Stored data
┄┄┄┄┄┄

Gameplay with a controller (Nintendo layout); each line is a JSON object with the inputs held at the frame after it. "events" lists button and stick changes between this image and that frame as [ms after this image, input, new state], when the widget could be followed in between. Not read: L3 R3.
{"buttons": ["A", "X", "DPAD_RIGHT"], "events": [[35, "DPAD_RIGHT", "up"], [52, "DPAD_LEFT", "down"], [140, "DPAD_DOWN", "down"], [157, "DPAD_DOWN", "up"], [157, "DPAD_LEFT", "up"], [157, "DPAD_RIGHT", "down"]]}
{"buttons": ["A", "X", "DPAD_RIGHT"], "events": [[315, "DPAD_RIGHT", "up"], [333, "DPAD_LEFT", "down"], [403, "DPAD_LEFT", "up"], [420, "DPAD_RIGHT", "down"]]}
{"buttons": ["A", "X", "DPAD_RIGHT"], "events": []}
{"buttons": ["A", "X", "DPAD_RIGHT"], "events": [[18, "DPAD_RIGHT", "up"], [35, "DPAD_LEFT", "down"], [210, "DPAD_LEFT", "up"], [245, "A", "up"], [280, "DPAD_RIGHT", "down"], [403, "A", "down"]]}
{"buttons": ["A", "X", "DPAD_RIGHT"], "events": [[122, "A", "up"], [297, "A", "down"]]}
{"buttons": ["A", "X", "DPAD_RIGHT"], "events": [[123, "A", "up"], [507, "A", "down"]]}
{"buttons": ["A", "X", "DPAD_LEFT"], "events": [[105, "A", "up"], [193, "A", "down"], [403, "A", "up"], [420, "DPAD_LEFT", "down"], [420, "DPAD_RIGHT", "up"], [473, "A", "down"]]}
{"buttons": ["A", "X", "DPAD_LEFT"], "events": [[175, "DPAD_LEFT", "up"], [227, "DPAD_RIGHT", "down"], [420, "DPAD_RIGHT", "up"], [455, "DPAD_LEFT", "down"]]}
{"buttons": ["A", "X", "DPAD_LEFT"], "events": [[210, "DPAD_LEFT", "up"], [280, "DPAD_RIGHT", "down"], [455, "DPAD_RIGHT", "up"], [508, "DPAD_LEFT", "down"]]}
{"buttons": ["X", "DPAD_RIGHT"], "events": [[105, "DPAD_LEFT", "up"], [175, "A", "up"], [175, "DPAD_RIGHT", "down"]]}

┄┄┄┄┄┄

WHAT THE TASK REQUIRES
Each record must be output word for word.

EXPECTED ANSWER
Gameplay with a controller (Nintendo layout); each line is a JSON object with the inputs held at the frame after it. "events" lists button and stick changes between this image and that frame as [ms after this image, input, new state], when the widget could be followed in between. Not read: L3 R3.
{"buttons": ["A", "X", "DPAD_RIGHT"], "events": [[35, "DPAD_RIGHT", "up"], [52, "DPAD_LEFT", "down"], [140, "DPAD_DOWN", "down"], [157, "DPAD_DOWN", "up"], [157, "DPAD_LEFT", "up"], [157, "DPAD_RIGHT", "down"]]}
{"buttons": ["A", "X", "DPAD_RIGHT"], "events": [[315, "DPAD_RIGHT", "up"], [333, "DPAD_LEFT", "down"], [403, "DPAD_LEFT", "up"], [420, "DPAD_RIGHT", "down"]]}
{"buttons": ["A", "X", "DPAD_RIGHT"], "events": []}
{"buttons": ["A", "X", "DPAD_RIGHT"], "events": [[18, "DPAD_RIGHT", "up"], [35, "DPAD_LEFT", "down"], [210, "DPAD_LEFT", "up"], [245, "A", "up"], [280, "DPAD_RIGHT", "down"], [403, "A", "down"]]}
{"buttons": ["A", "X", "DPAD_RIGHT"], "events": [[122, "A", "up"], [297, "A", "down"]]}
{"buttons": ["A", "X", "DPAD_RIGHT"], "events": [[123, "A", "up"], [507, "A", "down"]]}
{"buttons": ["A", "X", "DPAD_LEFT"], "events": [[105, "A", "up"], [193, "A", "down"], [403, "A", "up"], [420, "DPAD_LEFT", "down"], [420, "DPAD_RIGHT", "up"], [473, "A", "down"]]}
{"buttons": ["A", "X", "DPAD_LEFT"], "events": [[175, "DPAD_LEFT", "up"], [227, "DPAD_RIGHT", "down"], [420, "DPAD_RIGHT", "up"], [455, "DPAD_LEFT", "down"]]}
{"buttons": ["A", "X", "DPAD_LEFT"], "events": [[210, "DPAD_LEFT", "up"], [280, "DPAD_RIGHT", "down"], [455, "DPAD_RIGHT", "up"], [508, "DPAD_LEFT", "down"]]}
{"buttons": ["X", "DPAD_RIGHT"], "events": [[105, "DPAD_LEFT", "up"], [175, "A", "up"], [175, "DPAD_RIGHT", "down"]]}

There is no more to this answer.